Math::NumSeq::JugglerSteps -- steps in the juggler sqrt sequence

SYNOPSIS

use Math::NumSeq::JugglerSteps;
my \$seq = Math::NumSeq::JugglerSteps->new;
my (\$i, \$value) = \$seq->next;

DESCRIPTION

This is the number of steps it takes to reach 1 by the Juggler sqrt sequence,

n ->  /  floor(n^(1/2))      if n even
\  floor(n^(3/2))      if n odd

So sqrt if n even, or sqrt(n^3) if n odd, each rounded downwards. For example i=17 goes 17 -> sqrt(17^3)=70 -> sqrt(70)=8 -> sqrt(8)=2 -> sqrt(2)=1, for a count of 4 steps.

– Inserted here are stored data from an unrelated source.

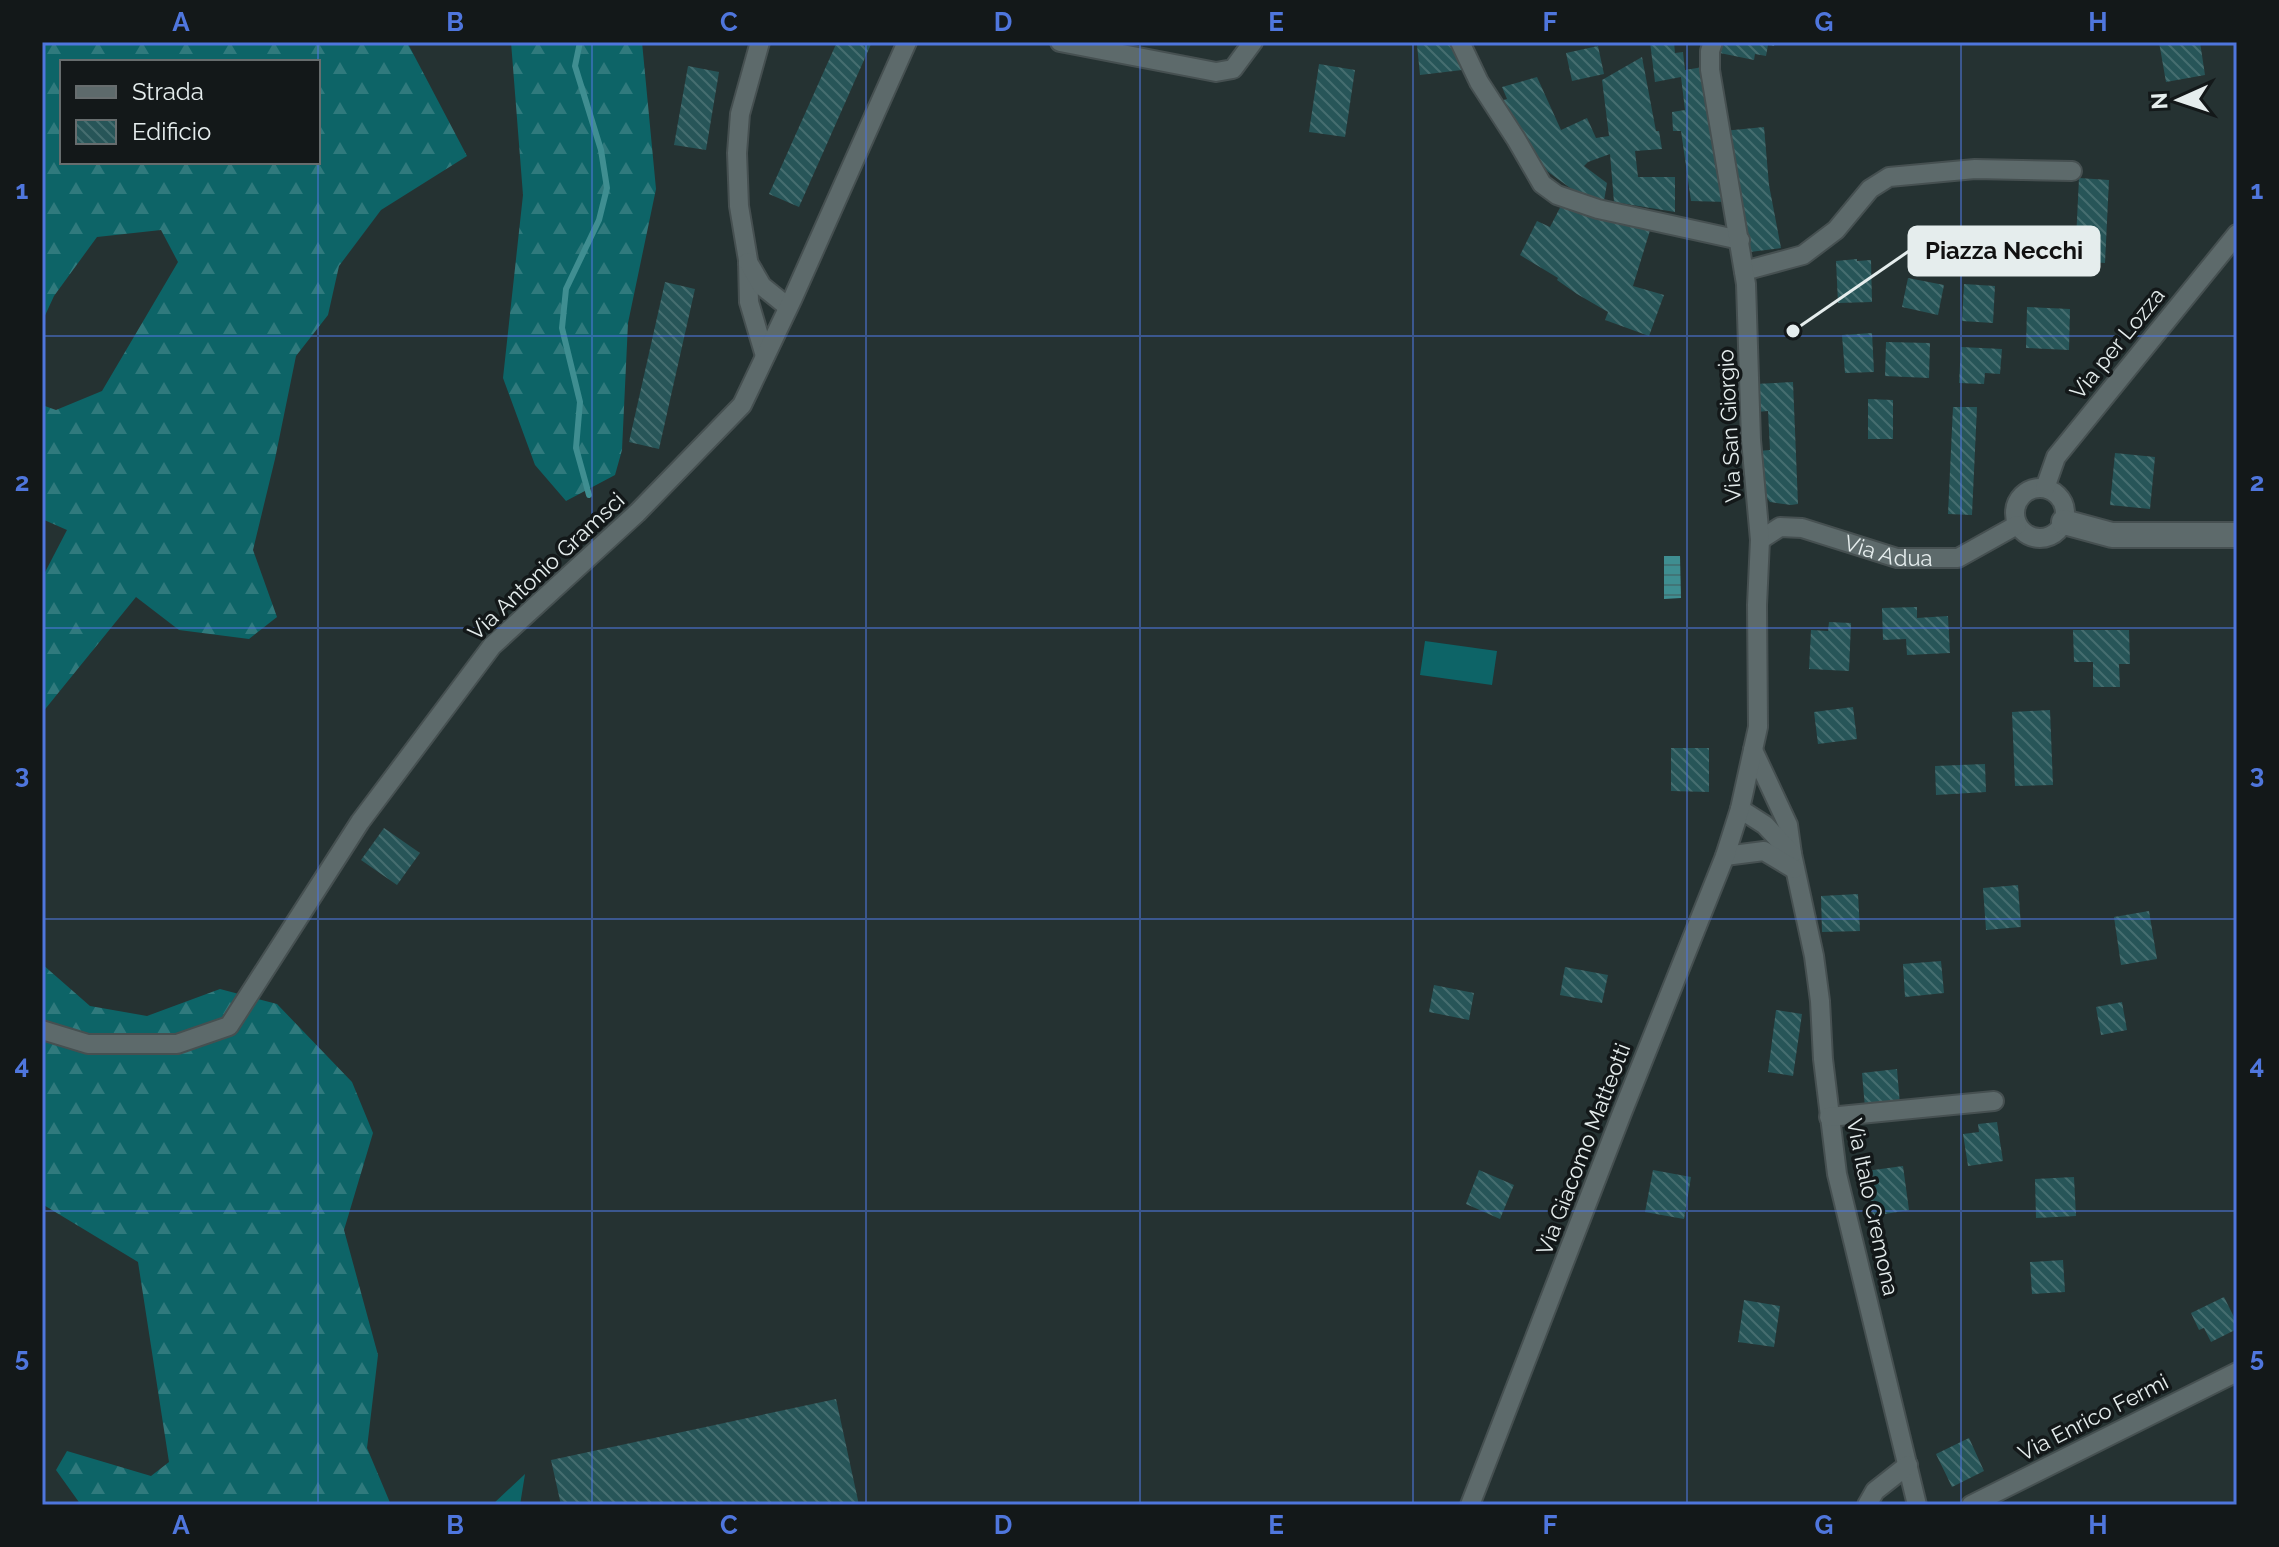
<svg xmlns="http://www.w3.org/2000/svg" width="2279" height="1547" viewBox="0 0 2279 1547" font-family="Raleway,sans-serif">
  <style>
    .forest { fill: url(#forest-firs); fill-rule: evenodd }
    .green { fill: #0d6467 }
    .water { fill: url(#water-rules) }
    .lines { fill: none; stroke-linecap: round; stroke-linejoin: round }
    .stream { stroke: #3f8e91; stroke-width: 6 }
    .building { fill: url(#building-back-hatch) }
    .street-casing { stroke: #465051; stroke-width: 22 }
    .secondary-casing { stroke: #465051; stroke-width: 28 }
    .street { stroke: #5d6a6b; stroke-width: 18 }
    .secondary { stroke: #5d6a6b; stroke-width: 24 }
    .grid { fill: none; stroke: #4f76dd; stroke-width: 2; stroke-opacity: 0.55 }
    .labels { text-anchor: middle; dominant-baseline: central; stroke-width: 7; stroke-linejoin: round; paint-order: stroke }
    .street-label { font-size: 22px; fill: #e5eded; stroke: #131819 }
    .leader { fill: none; stroke: #e5eded; stroke-width: 3 }
    .callout-dot { fill: #e5eded; stroke: #131819; stroke-width: 3 }
    .callout { fill: #e5eded; stroke: #e5eded; stroke-width: 3 }
    .callout-label { font-size: 24px; text-anchor: middle; font-weight: bold; fill: #111 }
    .neatline { fill: none; stroke: #4f76dd; stroke-width: 3 }
    .grid-label { font-size: 26px; text-anchor: middle; font-weight: bold; fill: #4f76dd }
  </style>
  <defs>
    <pattern id="forest-firs" width="22" height="20" patternUnits="userSpaceOnUse" patternTransform="scale(2)"><rect width="22" height="20" fill="#0d6467"/><path d="M5 1l3.5 6h-7zM16 11l3.5 6h-7z" fill="#307a7d"/></pattern>
    <pattern id="water-rules" width="6" height="5" patternUnits="userSpaceOnUse" patternTransform="scale(2)"><rect width="6" height="5" fill="#3f8e91"/><path d="M0 2.5h6" fill="none" stroke="#417577"/></pattern>
    <pattern id="building-back-hatch" width="6" height="6" patternUnits="userSpaceOnUse" patternTransform="scale(2)"><rect width="6" height="6" fill="#275558"/><path d="M-1 5l2 2M0 0l6 6M5-1l2 2" fill="none" stroke="#466e70"/></pattern>
  </defs>
  <rect width="100%" height="100%" fill="#253232"/>
  <path class="forest" d="M42,42H407L467,156L381,210L339,266L328,315L296,356L275,459L253,550L277,617L249,639L179,630L136,597L42,713V578L67,530L42,519V405L56,410L102,391L178,262L161,230L97,237L54,296L42,322ZM62,62H318V162H62Z
    M511,42H642L656,189L628,323L622,450L615,475L566,501L535,465L503,378L523,195Z
    M42,964L90,1006L147,1016L220,989L277,1004L352,1082L373,1133L344,1230L378,1355L367,1448L391,1505H81L56,1470L67,1451L151,1476L169,1462L138,1262L42,1204Z
    M525,1474L520,1505H492Z"/>
  <path class="green" d="M1425,641L1497,651L1492,685L1420,675Z"/>
  <path class="water" d="M1664,556H1680L1681,598L1664,599Z"/>
  <g class="lines">
    <path class="stream" d="M580,42L575,66L601,150L607,188L599,220L566,289L562,328L580,402L576,448L589,495"/>
  </g>
  <path class="building" d="M837,42H872L799,207L769,194Z
    M1431,42H1454L1462,70L1420,75L1417,45Z
    M1650,42H1674L1675,53L1683,52L1685,70L1703,67L1727,202L1691,201L1681,131H1673L1672,112L1685,110L1681,77L1655,82Z
    M1717,42H1775L1774,46L1768,45L1766,56L1755,54L1754,60L1715,52Z
    M2159,42H2200L2205,75L2166,82Z
    M1598,46L1604,74L1572,81L1566,53Z
    M1642,57L1656,131H1659L1662,149L1635,151L1638,177H1675V212L1614,202L1610,154L1588,162L1584,166L1607,183L1604,201L1577,193L1547,171L1518,132L1500,101L1507,99L1502,87L1537,77L1561,130L1587,118L1596,138L1609,136L1602,80Z
    M1319,64L1355,70L1345,137L1309,132Z
    M688,66L719,72L706,150L674,145Z
    M1764,127L1769,185L1781,248L1750,252L1723,131Z
    M2079,178L2109,180L2105,263L2075,261Z
    M1565,198L1652,224L1633,286L1664,295L1649,336L1605,320L1608,312L1577,294L1557,280L1558,278L1520,255L1537,221L1550,227Z
    M1857,259V261L1871,260L1872,302L1838,303L1836,261Z
    M1908,278L1944,285L1938,315L1902,307Z
    M665,282L695,289L659,449L629,442Z
    M1964,284L1995,286L1993,323L1962,321Z
    M2027,307L2070,309L2069,350L2026,348Z
    M1872,333L1874,372L1845,373L1842,335Z
    M1886,342L1930,343L1929,378L1885,376Z
    M1961,347L2002,349L2000,374L1985,373L1984,384L1959,383Z
    M1793,382L1798,504L1791,505L1770,502L1760,489L1758,451L1770,450L1768,411L1757,412L1755,384Z
    M1868,399L1893,400V439H1868Z
    M1953,407H1977L1972,515L1948,514Z
    M2115,453L2155,457L2150,509L2110,505Z
    M1917,607V618L1948,616L1950,653L1907,655L1906,639L1883,640L1882,608Z
    M1829,622L1851,623L1849,671L1809,669L1811,630L1828,631Z
    M2073,630H2129L2130,664H2119L2120,687H2093V662H2074Z
    M1853,707L1857,739L1818,744L1814,712Z
    M2050,710L2053,785L2015,786L2012,712Z
    M1671,748H1709V792L1671,791Z
    M1985,764L1986,792L1936,795L1935,766Z
    M384,828L420,853L397,885L361,860Z
    M2018,885L2021,927L1986,930L1983,888Z
    M1858,894L1860,931L1822,932L1821,896Z
    M2149,911L2157,959L2121,965L2114,917Z
    M1941,961L1944,993L1905,997L1903,964Z
    M1565,967L1608,975L1602,1003L1560,995Z
    M1434,985L1474,993L1469,1020L1429,1012Z
    M2122,1002L2127,1030L2101,1035L2096,1007Z
    M1776,1010L1802,1014L1793,1076L1768,1072Z
    M1897,1069L1900,1105L1865,1108L1862,1073Z
    M1997,1122L2003,1161L1968,1166L1963,1134L1979,1132L1978,1124Z
    M1903,1166L1909,1210L1873,1216L1866,1171Z
    M1479,1170L1514,1185L1500,1219L1466,1204Z
    M1653,1170L1691,1177L1684,1219L1645,1212Z
    M2074,1177L2076,1216L2036,1218L2035,1179Z
    M2063,1260L2065,1292L2032,1294L2030,1262Z
    M2224,1297L2237,1323V1329L2211,1342L2204,1328L2199,1330L2191,1313Z
    M1744,1300L1780,1306L1774,1347L1738,1342Z
    M836,1399L859,1505H561L551,1460Z
    M1969,1438L1984,1471L1952,1487L1936,1454Z"/>
  <g class="lines">
    <g class="street-casing">
      <g id="street">
        <path d="M760,42L740,114L737,153L739,206L748,260L749,302L765,356"/>
        <path d="M1060,42L1216,72L1233,69L1253,42"/>
        <path d="M1460,42L1479,82L1516,139L1542,184L1557,195L1598,209L1740,240"/>
        <path d="M748,262L762,286L788,307"/>
        <path d="M1744,271L1803,255L1836,230L1870,189L1889,177L1975,169L2072,171"/>
        <circle cx="2040" cy="513" r="25"/>
        <path d="M2045,488L2056,457L2237,234"/>
        <path id="s1" d="M1760,540L1780,527L1802,528L1897,558H1958L2017,525"/>
        <path d="M1753,750L1788,825L1792,854L1814,956L1820,1001L1823,1059L1837,1174L1917,1505"/>
        <path d="M1740,809L1765,825L1792,854"/>
        <path d="M1725,856L1764,851L1794,869"/>
        <path d="M42,1030L88,1044H177L229,1026L360,822L492,646L637,513L742,405L792,300L907,42"/>
        <path d="M1829,1117L1994,1101"/>
        <path d="M1470,1505L1622,1113L1725,856L1740,809L1758,727L1757,605L1760,540L1751,440L1746,284L1710,70V51L1713,42"/>
        <path d="M1867,1505L1875,1491L1908,1465"/>
        <path d="M1971,1505L2237,1372"/>
      </g>
    </g>
    <g class="secondary-casing">
      <path id="secondary" d="M2064,522L2112,535H2237"/>
    </g>
    <use href="#street" class="street"/>
    <use href="#secondary" class="secondary"/>
  </g>
  <path class="grid" d="M318,42V62M592,42V1505M866,42V1505M1140,42V1505M1413,42V1505M1687,42V1505M1961,42V1505M318,162V1505M42,336H2237M42,628H2237M42,919H2237M42,1211H2237"/>
  <g class="labels">
    <g class="street-label">
      <text transform="translate(2117 343) rotate(-51)">Via per Lozza</text>
      <text transform="translate(1729 426) rotate(-93)">Via San Giorgio</text>
      <text stroke="none"><textPath href="#s1" startOffset="136">Via Adua</textPath></text>
      <text transform="translate(546 566) rotate(-43)">Via Antonio Gramsci</text>
      <text transform="translate(1583 1149) rotate(-69)">Via Giacomo Matteotti</text>
      <text transform="translate(1873 1207) rotate(78)">Via Italo Cremona</text>
      <text transform="translate(2093 1417) rotate(-27)">Via Enrico Fermi</text>
    </g>
  </g>
  <path class="leader" d="M1793 331L1909 251"/>
  <circle class="callout-dot" cx="1793" cy="331" r="8"/>
  <rect class="callout" x="1909" y="227" width="190" height="48" rx="8"/>
  <g class="callout-label">
    <text x="2004" y="259">Piazza Necchi</text>
  </g>
  <rect width="2279" height="1547" fill="none" stroke="#131819" stroke-width="88"/>
  <rect x="60" y="60" width="260" height="104" fill="#131819" stroke="#676d6e" stroke-width="2"/>
  <rect x="76" y="86" width="40" height="12" fill="#5d6a6b" stroke="#676d6e" stroke-width="2"/>
  <text x="132" y="100" font-size="24" fill="#e5eded">Strada</text>
  <rect x="76" y="120" width="40" height="24" fill="url(#building-back-hatch)" stroke="#676d6e" stroke-width="2"/>
  <text x="132" y="140" font-size="24" fill="#e5eded">Edificio</text>
  <g transform="translate(2179 100) rotate(267)" stroke="#131819" stroke-width="6" paint-order="stroke">
  <path d="M0-6L14 30L0 20L-14 30Z" fill="#e5eded"/>
  <text y="-12" font-size="22" font-weight="bold" text-anchor="middle" fill="#e5eded">N</text>
  </g>
  <rect x="44" y="44" width="2191" height="1459" class="neatline"/>
  <g class="grid-label">
    <text x="181" y="31">A</text>
    <text x="455" y="31">B</text>
    <text x="729" y="31">C</text>
    <text x="1003" y="31">D</text>
    <text x="1276" y="31">E</text>
    <text x="1550" y="31">F</text>
    <text x="1824" y="31">G</text>
    <text x="2098" y="31">H</text>
    <text x="22" y="199">1</text>
    <text x="2257" y="199">1</text>
    <text x="22" y="491">2</text>
    <text x="2257" y="491">2</text>
    <text x="22" y="783">3</text>
    <text x="2257" y="783">3</text>
    <text x="22" y="1074">4</text>
    <text x="2257" y="1074">4</text>
    <text x="22" y="1366">5</text>
    <text x="2257" y="1366">5</text>
    <text x="181" y="1534">A</text>
    <text x="455" y="1534">B</text>
    <text x="729" y="1534">C</text>
    <text x="1003" y="1534">D</text>
    <text x="1276" y="1534">E</text>
    <text x="1550" y="1534">F</text>
    <text x="1824" y="1534">G</text>
    <text x="2098" y="1534">H</text>
  </g>
</svg>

0, 1, 6, 2, 5, 2, 4, 2, 7, 7, 4, 7, 4, 7, 6, 3, 4, 3, 9, 3, ...
starting i=1

The intermediate values in the calculation can become quite large and Math::BigInt is used if necessary. There's some secret experimental caching in a temporary file, for a small speedup.

FUNCTIONS

See "FUNCTIONS" in Math::NumSeq for behaviour common to all sequence classes.

\$seq = Math::NumSeq::JugglerSteps->new ()
\$seq = Math::NumSeq::JugglerSteps->new (step_type => 'both', juggler_type => '1/2-3/2')

Create and return a new sequence object.

The optional step_type parameter (a string) selects between

"up"      upward steps sqrt(n^3)
"down"    downward steps sqrt(n)
"both"    both up and down, which is the default

The optional juggler_type parameter (a string) selects among variations on the powering

n even        n odd
"1/2-3/2"    sqrt(n)   and sqrt(n^3)
"2/3-3/2"    cbrt(n^2) and sqrt(n^3)
"3/4-4/3"    n^(3/4)   and n^(4/3)

Random Access

\$value = \$seq->ith(\$i)

Return the number of steps to take \$i down to 1.

\$bool = \$seq->pred(\$value)

Return true if \$value occurs as a step count. This is simply \$value >= 0.